Authors: write books that will sell. Publishers: publish and sell them. When either authors or publishers fail to do that as well as they wish, they need to adapt. It's the survival of the fittest. Publishers, large and small, need to watch the winds of changes blowing around them. They need to work in proper partnership with authors; they need to be realistic, pragmatic, pro-active, farsighted. So do authors. It seems to me, frankly, that authors are sometimes adapting better than publishers, which explains the rise of self-publishing. (Thereby hang another blogpost or two...) It seems to me also that publishers always need authors, but that authors do not
always need publishers.
I wish these publishers enormous success. I hope that Two Ravens and The Linen Press find a way to enjoy and succeed in what they are trying so hard to do. But hard work and determination, of which I know they have volumes, are not always enough. Just as they are not enough for authors.

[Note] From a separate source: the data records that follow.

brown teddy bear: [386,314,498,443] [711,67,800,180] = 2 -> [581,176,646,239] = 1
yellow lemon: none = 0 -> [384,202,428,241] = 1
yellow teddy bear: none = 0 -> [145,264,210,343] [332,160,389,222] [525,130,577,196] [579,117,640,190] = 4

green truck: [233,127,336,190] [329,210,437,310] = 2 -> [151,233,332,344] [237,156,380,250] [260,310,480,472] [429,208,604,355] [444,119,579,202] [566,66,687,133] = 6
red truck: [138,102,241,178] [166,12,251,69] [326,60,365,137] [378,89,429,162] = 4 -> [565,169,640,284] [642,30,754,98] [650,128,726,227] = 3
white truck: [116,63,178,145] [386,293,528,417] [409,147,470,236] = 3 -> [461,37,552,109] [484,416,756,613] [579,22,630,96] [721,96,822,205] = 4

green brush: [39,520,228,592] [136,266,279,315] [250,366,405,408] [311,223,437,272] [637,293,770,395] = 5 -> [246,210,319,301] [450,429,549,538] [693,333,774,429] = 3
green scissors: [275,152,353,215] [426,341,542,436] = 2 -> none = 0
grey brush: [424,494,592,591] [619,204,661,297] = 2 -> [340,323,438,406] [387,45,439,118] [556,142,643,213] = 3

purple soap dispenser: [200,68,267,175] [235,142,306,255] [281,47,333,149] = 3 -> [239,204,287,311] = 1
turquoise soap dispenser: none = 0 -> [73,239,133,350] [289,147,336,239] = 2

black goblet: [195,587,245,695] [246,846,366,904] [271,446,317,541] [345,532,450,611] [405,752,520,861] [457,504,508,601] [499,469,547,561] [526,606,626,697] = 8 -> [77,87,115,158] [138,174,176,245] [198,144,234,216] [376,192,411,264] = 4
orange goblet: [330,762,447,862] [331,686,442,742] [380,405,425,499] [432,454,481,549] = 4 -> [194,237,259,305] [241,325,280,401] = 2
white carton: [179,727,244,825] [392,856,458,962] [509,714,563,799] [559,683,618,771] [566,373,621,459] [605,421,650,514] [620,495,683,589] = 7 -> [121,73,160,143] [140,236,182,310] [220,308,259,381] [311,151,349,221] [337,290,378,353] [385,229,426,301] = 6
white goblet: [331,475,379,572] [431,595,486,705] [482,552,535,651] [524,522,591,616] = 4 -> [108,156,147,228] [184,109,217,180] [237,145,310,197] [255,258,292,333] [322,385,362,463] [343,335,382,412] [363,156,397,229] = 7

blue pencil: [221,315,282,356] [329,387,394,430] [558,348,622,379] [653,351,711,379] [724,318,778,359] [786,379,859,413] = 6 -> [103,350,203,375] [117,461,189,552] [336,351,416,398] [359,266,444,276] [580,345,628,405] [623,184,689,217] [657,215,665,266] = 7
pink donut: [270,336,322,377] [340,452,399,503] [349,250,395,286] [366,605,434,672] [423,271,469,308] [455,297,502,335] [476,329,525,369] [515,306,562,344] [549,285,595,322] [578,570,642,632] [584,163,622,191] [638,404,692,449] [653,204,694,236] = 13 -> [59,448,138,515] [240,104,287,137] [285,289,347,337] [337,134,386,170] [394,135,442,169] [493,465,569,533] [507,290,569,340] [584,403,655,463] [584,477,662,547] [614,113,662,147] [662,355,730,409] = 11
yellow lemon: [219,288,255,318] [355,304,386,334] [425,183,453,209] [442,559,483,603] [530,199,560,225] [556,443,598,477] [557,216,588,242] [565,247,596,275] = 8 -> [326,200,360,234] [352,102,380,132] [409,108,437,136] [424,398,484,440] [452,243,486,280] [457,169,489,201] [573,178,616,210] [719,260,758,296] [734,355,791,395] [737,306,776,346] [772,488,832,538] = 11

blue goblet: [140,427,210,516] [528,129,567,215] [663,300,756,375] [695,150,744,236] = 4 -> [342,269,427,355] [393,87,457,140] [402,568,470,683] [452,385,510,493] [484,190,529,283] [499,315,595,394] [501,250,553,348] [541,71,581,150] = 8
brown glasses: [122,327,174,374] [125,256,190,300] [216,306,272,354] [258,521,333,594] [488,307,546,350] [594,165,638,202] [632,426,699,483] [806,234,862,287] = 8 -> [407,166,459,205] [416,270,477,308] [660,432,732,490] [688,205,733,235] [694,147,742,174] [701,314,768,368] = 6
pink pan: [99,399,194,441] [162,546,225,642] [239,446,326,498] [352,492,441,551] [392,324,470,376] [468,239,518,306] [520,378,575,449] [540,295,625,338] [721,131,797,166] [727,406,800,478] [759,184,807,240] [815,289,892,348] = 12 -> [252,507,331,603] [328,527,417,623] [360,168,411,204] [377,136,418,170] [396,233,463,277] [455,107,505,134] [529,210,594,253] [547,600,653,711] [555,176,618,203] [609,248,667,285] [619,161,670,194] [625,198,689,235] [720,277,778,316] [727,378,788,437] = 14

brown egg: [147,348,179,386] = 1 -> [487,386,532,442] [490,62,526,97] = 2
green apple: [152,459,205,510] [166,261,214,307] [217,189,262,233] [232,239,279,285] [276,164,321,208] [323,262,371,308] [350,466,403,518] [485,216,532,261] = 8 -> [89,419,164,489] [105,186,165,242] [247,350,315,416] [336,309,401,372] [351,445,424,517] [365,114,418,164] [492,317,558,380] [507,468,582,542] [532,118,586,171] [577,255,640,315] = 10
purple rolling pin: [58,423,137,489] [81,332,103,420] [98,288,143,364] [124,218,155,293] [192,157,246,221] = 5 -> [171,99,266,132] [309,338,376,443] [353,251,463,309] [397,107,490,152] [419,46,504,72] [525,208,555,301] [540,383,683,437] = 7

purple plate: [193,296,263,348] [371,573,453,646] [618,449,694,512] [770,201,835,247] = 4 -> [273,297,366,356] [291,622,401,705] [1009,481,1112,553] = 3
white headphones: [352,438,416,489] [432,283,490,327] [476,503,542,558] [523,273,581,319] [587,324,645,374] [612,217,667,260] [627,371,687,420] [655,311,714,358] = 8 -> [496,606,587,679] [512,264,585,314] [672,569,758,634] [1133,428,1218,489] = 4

Authors have to know how to adapt after rejection: they have to improve what they offer and do everything right, listening to readers. We cannot afford simply to complain about rejection, unless we want to continue to be rejected. Writers have been told that over and over again by publishers. I think publishers sometimes need to accept the same message.
[Edited to add: I have now stopped comments on this post and deleted some. I dedicate countless hours to blogging for aspiring writers and am not a free advertising billboard for anyone, though of course mentioning your work is completely fine if it's relevant and fair. I had received a number of comments all beginning with exactly the same words and I felt somewhat used.]